GIVEN DATA —
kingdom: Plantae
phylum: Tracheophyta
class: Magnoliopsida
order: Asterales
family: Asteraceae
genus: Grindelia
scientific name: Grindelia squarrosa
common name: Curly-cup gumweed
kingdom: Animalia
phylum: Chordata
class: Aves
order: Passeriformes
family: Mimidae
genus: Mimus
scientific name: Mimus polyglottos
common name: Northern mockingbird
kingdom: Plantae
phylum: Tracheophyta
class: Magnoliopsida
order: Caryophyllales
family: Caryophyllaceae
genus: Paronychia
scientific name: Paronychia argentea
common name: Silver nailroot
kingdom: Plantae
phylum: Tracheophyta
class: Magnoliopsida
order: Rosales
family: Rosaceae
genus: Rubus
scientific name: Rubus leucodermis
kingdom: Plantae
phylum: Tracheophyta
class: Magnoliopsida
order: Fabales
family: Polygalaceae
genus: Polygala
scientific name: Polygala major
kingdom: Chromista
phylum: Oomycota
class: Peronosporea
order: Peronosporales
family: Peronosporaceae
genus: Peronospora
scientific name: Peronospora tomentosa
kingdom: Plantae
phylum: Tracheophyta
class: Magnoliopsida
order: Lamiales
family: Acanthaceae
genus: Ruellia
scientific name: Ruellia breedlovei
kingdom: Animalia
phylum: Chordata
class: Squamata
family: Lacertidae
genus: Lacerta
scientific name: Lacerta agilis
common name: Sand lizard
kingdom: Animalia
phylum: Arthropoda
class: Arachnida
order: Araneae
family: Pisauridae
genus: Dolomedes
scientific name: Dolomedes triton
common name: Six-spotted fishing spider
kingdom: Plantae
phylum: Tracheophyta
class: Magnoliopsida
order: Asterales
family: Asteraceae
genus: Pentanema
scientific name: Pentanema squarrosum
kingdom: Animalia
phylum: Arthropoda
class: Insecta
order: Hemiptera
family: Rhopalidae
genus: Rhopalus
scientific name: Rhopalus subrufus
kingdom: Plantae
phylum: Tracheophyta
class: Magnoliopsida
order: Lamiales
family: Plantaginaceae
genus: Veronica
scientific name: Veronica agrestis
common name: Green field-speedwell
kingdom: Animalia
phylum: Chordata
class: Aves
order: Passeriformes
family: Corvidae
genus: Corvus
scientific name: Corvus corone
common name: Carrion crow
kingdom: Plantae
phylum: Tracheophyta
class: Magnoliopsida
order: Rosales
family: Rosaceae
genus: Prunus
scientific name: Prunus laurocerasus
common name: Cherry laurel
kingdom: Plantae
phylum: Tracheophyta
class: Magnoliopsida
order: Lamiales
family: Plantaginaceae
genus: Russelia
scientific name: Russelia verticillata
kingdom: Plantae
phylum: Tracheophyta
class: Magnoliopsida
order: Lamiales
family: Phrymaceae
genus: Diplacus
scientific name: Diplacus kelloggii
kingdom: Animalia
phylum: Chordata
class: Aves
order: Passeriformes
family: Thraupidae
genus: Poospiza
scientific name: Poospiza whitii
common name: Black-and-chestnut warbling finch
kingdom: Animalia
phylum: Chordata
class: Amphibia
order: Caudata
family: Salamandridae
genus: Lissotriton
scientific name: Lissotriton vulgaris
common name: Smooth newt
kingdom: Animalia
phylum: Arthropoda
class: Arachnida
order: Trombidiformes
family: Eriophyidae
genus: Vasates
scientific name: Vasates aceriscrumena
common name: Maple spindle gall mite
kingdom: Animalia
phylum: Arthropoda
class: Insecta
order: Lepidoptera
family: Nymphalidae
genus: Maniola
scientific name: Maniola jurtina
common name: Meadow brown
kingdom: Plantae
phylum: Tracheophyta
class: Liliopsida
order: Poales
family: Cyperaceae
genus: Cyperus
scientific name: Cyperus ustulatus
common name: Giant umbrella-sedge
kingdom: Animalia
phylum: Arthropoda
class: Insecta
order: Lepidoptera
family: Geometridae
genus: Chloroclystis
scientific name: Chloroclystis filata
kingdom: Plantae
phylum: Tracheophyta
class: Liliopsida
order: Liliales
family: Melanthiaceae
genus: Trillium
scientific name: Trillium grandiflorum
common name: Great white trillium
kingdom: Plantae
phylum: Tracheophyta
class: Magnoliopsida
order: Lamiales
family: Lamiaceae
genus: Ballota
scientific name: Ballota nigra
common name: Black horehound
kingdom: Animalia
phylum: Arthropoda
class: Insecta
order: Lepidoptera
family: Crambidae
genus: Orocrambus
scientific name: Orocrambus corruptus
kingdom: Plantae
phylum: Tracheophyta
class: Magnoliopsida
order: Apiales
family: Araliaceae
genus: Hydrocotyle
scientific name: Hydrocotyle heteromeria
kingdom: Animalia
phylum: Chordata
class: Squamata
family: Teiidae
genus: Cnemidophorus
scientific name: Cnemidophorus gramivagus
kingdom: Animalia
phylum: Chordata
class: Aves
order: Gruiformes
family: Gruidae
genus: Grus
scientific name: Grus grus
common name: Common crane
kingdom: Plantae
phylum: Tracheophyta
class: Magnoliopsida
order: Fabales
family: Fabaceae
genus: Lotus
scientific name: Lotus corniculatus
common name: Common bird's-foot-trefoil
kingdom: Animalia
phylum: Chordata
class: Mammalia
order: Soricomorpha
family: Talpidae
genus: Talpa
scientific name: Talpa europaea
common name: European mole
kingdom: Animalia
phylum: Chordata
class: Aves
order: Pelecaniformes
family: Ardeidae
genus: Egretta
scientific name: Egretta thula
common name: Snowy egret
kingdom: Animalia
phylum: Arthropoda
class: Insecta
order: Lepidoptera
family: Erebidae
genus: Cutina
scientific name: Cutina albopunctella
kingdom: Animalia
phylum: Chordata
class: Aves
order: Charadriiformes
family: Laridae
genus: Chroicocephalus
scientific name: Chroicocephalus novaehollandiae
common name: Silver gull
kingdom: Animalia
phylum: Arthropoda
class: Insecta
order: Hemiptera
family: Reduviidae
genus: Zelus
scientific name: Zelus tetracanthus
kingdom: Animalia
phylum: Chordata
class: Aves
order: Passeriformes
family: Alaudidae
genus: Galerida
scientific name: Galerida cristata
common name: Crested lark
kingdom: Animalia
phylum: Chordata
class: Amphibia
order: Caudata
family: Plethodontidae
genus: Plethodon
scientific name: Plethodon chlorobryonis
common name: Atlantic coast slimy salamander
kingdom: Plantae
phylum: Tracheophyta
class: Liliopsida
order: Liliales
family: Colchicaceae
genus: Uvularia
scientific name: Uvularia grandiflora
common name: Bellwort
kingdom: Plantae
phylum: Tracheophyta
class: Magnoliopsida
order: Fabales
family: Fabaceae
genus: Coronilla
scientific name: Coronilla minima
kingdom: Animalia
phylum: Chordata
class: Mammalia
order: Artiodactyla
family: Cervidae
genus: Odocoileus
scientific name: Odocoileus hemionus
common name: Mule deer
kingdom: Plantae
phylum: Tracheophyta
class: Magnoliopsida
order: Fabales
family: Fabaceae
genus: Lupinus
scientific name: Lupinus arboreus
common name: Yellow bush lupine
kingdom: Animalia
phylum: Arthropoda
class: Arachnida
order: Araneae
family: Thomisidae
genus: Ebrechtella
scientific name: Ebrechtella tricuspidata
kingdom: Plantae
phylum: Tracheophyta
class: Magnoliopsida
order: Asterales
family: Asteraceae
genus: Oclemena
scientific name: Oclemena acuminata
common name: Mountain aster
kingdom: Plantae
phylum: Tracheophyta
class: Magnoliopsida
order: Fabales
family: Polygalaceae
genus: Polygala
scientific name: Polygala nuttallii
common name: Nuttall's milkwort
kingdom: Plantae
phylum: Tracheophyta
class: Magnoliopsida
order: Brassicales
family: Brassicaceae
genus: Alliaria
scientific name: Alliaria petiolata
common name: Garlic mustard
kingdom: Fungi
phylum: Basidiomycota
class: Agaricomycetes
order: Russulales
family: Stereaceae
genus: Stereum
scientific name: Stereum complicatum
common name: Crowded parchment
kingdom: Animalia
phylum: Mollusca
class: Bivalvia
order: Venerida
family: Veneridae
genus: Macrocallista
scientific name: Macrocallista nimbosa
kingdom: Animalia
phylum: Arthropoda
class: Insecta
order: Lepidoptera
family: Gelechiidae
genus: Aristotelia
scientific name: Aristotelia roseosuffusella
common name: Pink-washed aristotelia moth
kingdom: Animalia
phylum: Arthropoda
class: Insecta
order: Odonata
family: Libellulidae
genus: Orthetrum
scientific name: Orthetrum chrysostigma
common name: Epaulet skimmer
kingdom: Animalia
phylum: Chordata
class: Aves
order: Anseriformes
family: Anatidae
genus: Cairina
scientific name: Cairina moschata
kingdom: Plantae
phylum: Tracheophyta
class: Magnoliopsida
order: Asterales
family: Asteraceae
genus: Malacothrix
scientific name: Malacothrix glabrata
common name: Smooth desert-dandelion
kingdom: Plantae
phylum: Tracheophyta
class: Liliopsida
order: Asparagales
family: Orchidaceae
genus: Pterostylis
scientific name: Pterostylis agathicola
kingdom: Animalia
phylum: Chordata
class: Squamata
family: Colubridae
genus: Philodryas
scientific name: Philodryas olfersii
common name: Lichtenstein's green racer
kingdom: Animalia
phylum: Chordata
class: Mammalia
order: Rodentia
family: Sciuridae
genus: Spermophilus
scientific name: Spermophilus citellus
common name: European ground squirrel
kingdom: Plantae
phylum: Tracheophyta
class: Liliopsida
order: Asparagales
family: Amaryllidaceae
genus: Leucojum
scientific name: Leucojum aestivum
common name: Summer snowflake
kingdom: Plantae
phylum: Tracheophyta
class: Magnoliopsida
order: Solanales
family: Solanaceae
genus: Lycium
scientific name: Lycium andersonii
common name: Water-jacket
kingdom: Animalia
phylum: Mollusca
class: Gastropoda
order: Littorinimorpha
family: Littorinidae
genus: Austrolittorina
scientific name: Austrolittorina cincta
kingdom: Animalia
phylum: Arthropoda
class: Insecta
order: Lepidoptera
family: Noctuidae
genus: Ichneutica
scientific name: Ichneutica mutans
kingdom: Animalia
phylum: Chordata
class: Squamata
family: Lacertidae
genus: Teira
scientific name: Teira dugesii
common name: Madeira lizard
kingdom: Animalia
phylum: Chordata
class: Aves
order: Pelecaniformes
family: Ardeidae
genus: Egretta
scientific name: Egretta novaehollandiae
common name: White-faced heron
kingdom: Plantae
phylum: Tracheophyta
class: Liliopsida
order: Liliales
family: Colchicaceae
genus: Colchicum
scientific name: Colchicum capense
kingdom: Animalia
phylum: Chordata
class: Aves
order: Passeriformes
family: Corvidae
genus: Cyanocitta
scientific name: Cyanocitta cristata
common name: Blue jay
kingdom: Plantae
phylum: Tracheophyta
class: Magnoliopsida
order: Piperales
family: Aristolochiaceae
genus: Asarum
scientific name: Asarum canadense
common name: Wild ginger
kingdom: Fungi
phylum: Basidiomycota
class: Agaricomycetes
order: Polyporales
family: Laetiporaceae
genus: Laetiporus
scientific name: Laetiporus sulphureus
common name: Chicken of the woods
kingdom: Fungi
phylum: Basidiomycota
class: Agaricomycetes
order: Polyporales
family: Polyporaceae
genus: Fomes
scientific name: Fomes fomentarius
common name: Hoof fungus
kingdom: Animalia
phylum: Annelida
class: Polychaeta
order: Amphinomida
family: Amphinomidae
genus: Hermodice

REQUEST — Copy the lines of the items above word for word, starting with the line that contains "common name: Garlic mustard" and ending with the line that contains "genus: Spermophilus", both included.

OUTPUT —
common name: Garlic mustard
kingdom: Fungi
phylum: Basidiomycota
class: Agaricomycetes
order: Russulales
family: Stereaceae
genus: Stereum
scientific name: Stereum complicatum
common name: Crowded parchment
kingdom: Animalia
phylum: Mollusca
class: Bivalvia
order: Venerida
family: Veneridae
genus: Macrocallista
scientific name: Macrocallista nimbosa
kingdom: Animalia
phylum: Arthropoda
class: Insecta
order: Lepidoptera
family: Gelechiidae
genus: Aristotelia
scientific name: Aristotelia roseosuffusella
common name: Pink-washed aristotelia moth
kingdom: Animalia
phylum: Arthropoda
class: Insecta
order: Odonata
family: Libellulidae
genus: Orthetrum
scientific name: Orthetrum chrysostigma
common name: Epaulet skimmer
kingdom: Animalia
phylum: Chordata
class: Aves
order: Anseriformes
family: Anatidae
genus: Cairina
scientific name: Cairina moschata
kingdom: Plantae
phylum: Tracheophyta
class: Magnoliopsida
order: Asterales
family: Asteraceae
genus: Malacothrix
scientific name: Malacothrix glabrata
common name: Smooth desert-dandelion
kingdom: Plantae
phylum: Tracheophyta
class: Liliopsida
order: Asparagales
family: Orchidaceae
genus: Pterostylis
scientific name: Pterostylis agathicola
kingdom: Animalia
phylum: Chordata
class: Squamata
family: Colubridae
genus: Philodryas
scientific name: Philodryas olfersii
common name: Lichtenstein's green racer
kingdom: Animalia
phylum: Chordata
class: Mammalia
order: Rodentia
family: Sciuridae
genus: Spermophilus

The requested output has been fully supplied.